▶ **Excerpt provided**:
▬▬▬▬▬▬▬▬▬▬

Each of these is a signal. But if the investigation stops at the label, the mechanism remains hidden—and the failure returns.
What a Better Investigation Actually Looks Like
Most teams understand the idea of “looking deeper.” The challenge is translating that into practice. A mechanism-based investigation is not just more analysis—it’s a different structure of thinking.
- Make the Interaction Visible
Instead of treating conditions like sterilization or distribution as single variables, break them down.
- Separate thermal, moisture, and radiation effects in sterilization
- Use indicators (dye, film, powder) to reveal contact and motion
- Record real-world use—video often captures what inspection misses
The goal is to move from assumptions to observable behavior.
- Isolate the Drivers
Failures are rarely caused by one factor. But they can be understood one factor at a time.
- Vary a single condition (e.g., load, humidity, geometry) while holding others constant
- Compare pre- vs post-processing behavior
- Run the same material under different process conditions
If performance changes, you’ve identified a driver—not just a correlation.
- Follow the Stress, Not the Label
Where the failure occurs is a clue.
- Does it always happen in the same location?
- Does it move when you change process parameters?
- Does it correlate with geometry, contact points, or handling?
Failures follow stress. If the location is consistent, the underlying stress is consistent—and traceable.
- Prove It Through Repeatability
A true root cause can be reproduced.
- Same conditions → same failure mode
- Same location → same mechanism
- Same inputs → same outcome
If the result can’t be repeated, the cause hasn’t been confirmed.
The Cost of Getting This Wrong
When failures are treated as isolated events, the impact extends beyond a single issue.
- Recurring complaints erode customer confidence
- Repeated validations consume time and resources
- Late-stage fixes increase cost and complexity
- Regulatory risk increases when root cause is not fully understood
More importantly, teams get trapped in a cycle—responding to failures instead of preventing them.

▬▬▬▬▬▬▬▬▬▬

▶ **Assigned task A**:
In the excerpt on failure investigations, what does it mean when a result can't be repeated?
▶ **Assigned task B**:
Copy the excerpt on failure investigations word for word between "- Separate thermal, moisture, and" and "to observable behavior.", inclusive.

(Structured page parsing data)
▬▬▬▬▬▬▬▬▬▬

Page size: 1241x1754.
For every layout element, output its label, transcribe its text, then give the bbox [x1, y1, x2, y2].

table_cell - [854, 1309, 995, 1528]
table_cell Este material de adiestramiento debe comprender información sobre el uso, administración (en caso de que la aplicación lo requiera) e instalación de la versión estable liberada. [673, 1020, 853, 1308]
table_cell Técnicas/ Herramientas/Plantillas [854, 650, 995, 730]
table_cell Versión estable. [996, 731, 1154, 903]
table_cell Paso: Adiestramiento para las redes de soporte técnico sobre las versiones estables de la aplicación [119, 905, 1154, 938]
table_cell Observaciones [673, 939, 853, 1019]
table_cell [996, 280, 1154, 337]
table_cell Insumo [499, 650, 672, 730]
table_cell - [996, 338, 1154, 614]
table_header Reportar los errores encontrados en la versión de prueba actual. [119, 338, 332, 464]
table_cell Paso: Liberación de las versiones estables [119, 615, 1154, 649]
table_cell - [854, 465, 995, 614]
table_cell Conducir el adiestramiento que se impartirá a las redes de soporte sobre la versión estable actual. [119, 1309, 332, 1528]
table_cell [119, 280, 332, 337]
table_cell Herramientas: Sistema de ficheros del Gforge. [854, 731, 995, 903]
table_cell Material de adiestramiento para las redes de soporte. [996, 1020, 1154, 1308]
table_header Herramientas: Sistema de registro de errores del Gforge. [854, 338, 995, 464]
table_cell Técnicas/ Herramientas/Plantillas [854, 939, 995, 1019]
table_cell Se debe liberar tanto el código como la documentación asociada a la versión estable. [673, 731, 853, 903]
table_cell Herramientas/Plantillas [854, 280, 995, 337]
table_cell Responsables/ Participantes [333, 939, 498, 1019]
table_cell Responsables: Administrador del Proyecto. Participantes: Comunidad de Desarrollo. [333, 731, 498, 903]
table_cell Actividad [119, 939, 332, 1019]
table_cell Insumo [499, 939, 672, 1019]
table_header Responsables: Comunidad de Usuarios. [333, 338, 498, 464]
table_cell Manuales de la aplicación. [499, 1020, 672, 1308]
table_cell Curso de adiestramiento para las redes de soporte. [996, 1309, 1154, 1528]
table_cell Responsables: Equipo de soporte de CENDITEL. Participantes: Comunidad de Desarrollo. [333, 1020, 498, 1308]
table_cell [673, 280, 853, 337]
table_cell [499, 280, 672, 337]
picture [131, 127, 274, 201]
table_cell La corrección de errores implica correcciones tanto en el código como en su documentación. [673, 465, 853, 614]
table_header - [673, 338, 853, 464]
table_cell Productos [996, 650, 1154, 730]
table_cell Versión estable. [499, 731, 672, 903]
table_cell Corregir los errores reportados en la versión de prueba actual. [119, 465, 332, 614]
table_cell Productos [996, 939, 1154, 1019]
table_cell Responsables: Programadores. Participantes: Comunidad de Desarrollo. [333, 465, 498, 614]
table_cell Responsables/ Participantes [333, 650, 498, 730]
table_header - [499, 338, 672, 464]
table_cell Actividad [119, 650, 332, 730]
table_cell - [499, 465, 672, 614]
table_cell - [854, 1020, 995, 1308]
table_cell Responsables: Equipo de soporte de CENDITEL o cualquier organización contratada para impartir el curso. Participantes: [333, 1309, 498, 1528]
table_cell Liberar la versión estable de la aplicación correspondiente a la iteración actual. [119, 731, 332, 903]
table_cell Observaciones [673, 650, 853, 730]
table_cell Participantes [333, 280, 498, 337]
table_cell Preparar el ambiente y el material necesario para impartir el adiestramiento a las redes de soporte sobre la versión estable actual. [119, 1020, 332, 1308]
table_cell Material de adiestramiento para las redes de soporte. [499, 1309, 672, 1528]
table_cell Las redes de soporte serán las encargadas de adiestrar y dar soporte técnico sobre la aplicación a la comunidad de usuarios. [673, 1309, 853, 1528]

▬▬▬▬▬▬▬▬▬▬

▶ **Answer section A**:
The cause hasn't been confirmed.

▶ **Answer section B**:
- Separate thermal, moisture, and radiation effects in sterilization
- Use indicators (dye, film, powder) to reveal contact and motion
- Record real-world use—video often captures what inspection misses
The goal is to move from assumptions to observable behavior.